_Problem to work on_
Rewrite the text of all the records with every "Verdi" changed to "Puccini" and nothing else altered. Leave the pictures out of your answer.

_Listed records_
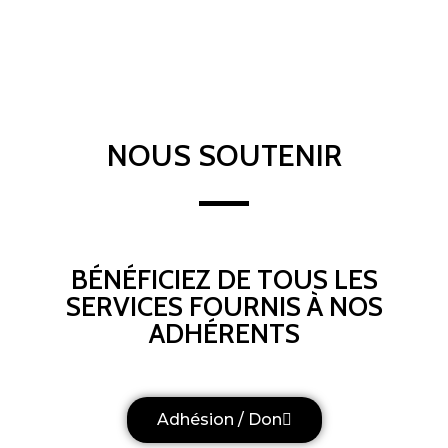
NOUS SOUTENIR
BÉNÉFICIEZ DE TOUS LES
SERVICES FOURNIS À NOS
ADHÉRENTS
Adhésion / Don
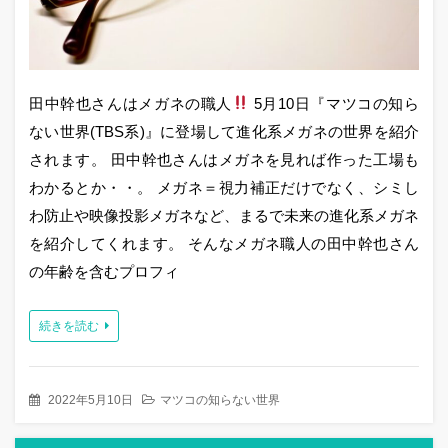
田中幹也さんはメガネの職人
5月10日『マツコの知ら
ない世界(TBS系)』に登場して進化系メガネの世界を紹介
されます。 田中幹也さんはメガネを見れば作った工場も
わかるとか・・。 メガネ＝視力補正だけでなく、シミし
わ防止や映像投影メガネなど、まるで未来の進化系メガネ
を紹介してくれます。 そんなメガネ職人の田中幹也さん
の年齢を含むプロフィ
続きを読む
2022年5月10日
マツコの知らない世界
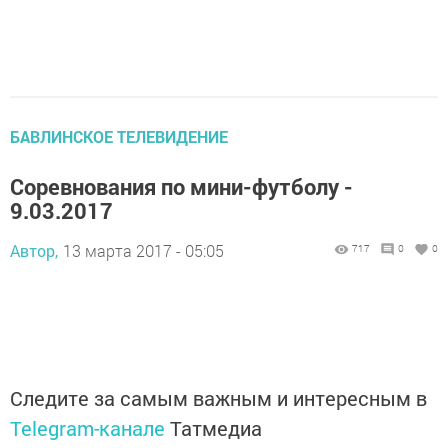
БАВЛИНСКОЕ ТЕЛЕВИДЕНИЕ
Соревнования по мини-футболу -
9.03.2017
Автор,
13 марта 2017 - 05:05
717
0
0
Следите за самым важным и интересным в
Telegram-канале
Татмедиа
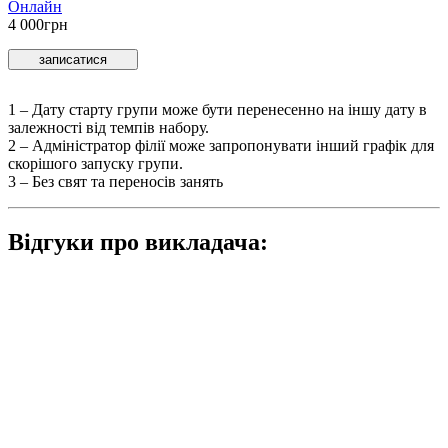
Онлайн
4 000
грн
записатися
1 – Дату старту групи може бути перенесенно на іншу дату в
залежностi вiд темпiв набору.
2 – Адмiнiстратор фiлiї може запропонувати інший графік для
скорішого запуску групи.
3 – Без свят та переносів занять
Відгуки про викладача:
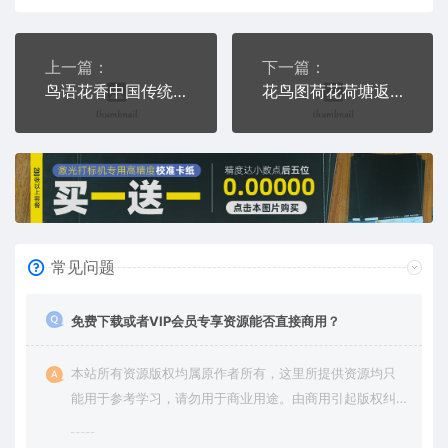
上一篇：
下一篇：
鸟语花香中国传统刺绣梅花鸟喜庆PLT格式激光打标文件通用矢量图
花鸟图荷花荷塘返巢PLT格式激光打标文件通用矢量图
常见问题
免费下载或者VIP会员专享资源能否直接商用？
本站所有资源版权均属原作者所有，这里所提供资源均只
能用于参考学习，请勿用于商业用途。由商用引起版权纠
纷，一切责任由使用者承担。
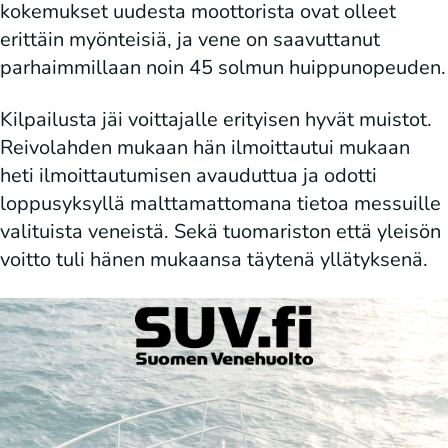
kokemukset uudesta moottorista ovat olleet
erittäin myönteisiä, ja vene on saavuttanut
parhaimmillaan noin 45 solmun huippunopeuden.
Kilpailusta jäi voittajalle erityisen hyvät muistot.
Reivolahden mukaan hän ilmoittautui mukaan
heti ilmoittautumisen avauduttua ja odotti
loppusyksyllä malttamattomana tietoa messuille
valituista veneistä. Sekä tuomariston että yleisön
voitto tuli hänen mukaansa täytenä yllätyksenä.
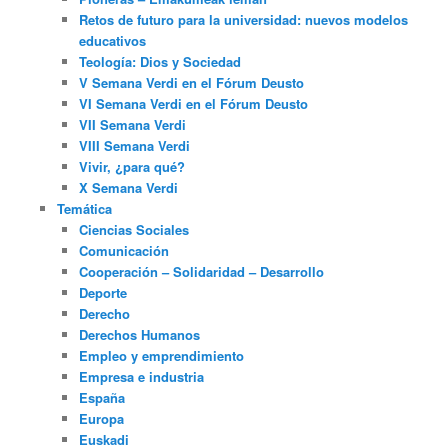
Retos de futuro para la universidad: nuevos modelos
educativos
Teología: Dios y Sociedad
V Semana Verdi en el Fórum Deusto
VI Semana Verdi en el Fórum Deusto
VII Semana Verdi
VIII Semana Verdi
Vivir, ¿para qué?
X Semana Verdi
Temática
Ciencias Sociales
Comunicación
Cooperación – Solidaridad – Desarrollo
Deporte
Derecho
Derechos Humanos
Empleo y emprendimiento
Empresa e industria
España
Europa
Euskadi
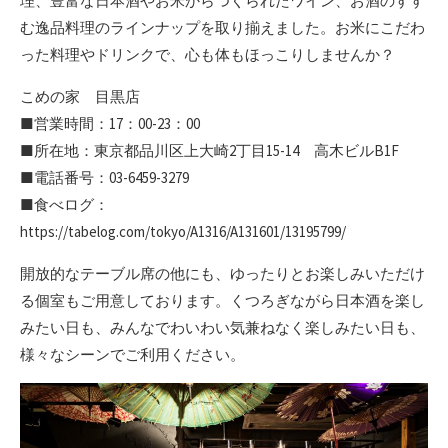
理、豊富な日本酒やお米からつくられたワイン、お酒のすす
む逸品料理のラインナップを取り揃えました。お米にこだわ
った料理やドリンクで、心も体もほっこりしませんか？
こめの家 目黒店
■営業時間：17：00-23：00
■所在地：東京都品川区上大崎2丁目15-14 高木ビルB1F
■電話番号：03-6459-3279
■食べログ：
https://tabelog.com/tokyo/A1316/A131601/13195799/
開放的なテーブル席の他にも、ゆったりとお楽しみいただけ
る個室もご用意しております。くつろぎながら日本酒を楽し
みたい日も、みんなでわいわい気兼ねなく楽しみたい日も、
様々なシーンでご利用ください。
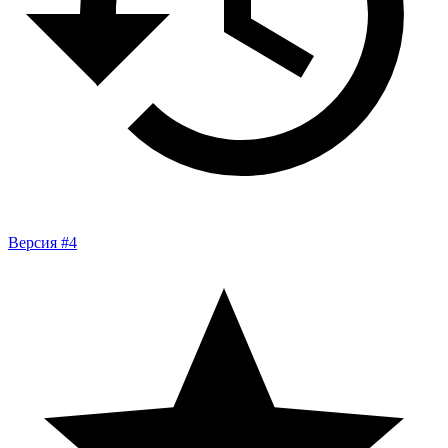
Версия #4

_Written solution_
NOUS SOUTENIR
BÉNÉFICIEZ DE TOUS LES
SERVICES FOURNIS À NOS
ADHÉRENTS
Adhésion / Don
田中幹也さんはメガネの職人
5月10日『マツコの知ら
ない世界(TBS系)』に登場して進化系メガネの世界を紹介
されます。 田中幹也さんはメガネを見れば作った工場も
わかるとか・・。 メガネ＝視力補正だけでなく、シミし
わ防止や映像投影メガネなど、まるで未来の進化系メガネ
を紹介してくれます。 そんなメガネ職人の田中幹也さん
の年齢を含むプロフィ
続きを読む
2022年5月10日
マツコの知らない世界
БАВЛИНСКОЕ ТЕЛЕВИДЕНИЕ
Соревнования по мини-футболу -
9.03.2017
Автор,
13 марта 2017 - 05:05
717
0
0
Следите за самым важным и интересным в
Telegram-канале
Татмедиа
Онлайн
4 000
грн
записатися
1 – Дату старту групи може бути перенесенно на іншу дату в
залежностi вiд темпiв набору.
2 – Адмiнiстратор фiлiї може запропонувати інший графік для
скорішого запуску групи.
3 – Без свят та переносів занять
Відгуки про викладача:
上一篇：
下一篇：
鸟语花香中国传统刺绣梅花鸟喜庆PLT格式激光打标文件通用矢量图
花鸟图荷花荷塘返巢PLT格式激光打标文件通用矢量图
常见问题
免费下载或者VIP会员专享资源能否直接商用？
本站所有资源版权均属原作者所有，这里所提供资源均只
能用于参考学习，请勿用于商业用途。由商用引起版权纠
纷，一切责任由使用者承担。
kokemukset uudesta moottorista ovat olleet
erittäin myönteisiä, ja vene on saavuttanut
parhaimmillaan noin 45 solmun huippunopeuden.
Kilpailusta jäi voittajalle erityisen hyvät muistot.
Reivolahden mukaan hän ilmoittautui mukaan
heti ilmoittautumisen avauduttua ja odotti
loppusyksyllä malttamattomana tietoa messuille
valituista veneistä. Sekä tuomariston että yleisön
voitto tuli hänen mukaansa täytenä yllätyksenä.
Retos de futuro para la universidad: nuevos modelos
educativos
Teología: Dios y Sociedad
V Semana Puccini en el Fórum Deusto
VI Semana Puccini en el Fórum Deusto
VII Semana Puccini
VIII Semana Puccini
Vivir, ¿para qué?
X Semana Puccini
Temática
Ciencias Sociales
Comunicación
Cooperación – Solidaridad – Desarrollo
Deporte
Derecho
Derechos Humanos
Empleo y emprendimiento
Empresa e industria
España
Europa
Euskadi
理、豊富な日本酒やお米からつくられたワイン、お酒のすす
む逸品料理のラインナップを取り揃えました。お米にこだわ
った料理やドリンクで、心も体もほっこりしませんか？
こめの家 目黒店
■営業時間：17：00-23：00
■所在地：東京都品川区上大崎2丁目15-14 高木ビルB1F
■電話番号：03-6459-3279
■食べログ：
https://tabelog.com/tokyo/A1316/A131601/13195799/
開放的なテーブル席の他にも、ゆったりとお楽しみいただけ
る個室もご用意しております。くつろぎながら日本酒を楽し
みたい日も、みんなでわいわい気兼ねなく楽しみたい日も、
様々なシーンでご利用ください。
Версия #4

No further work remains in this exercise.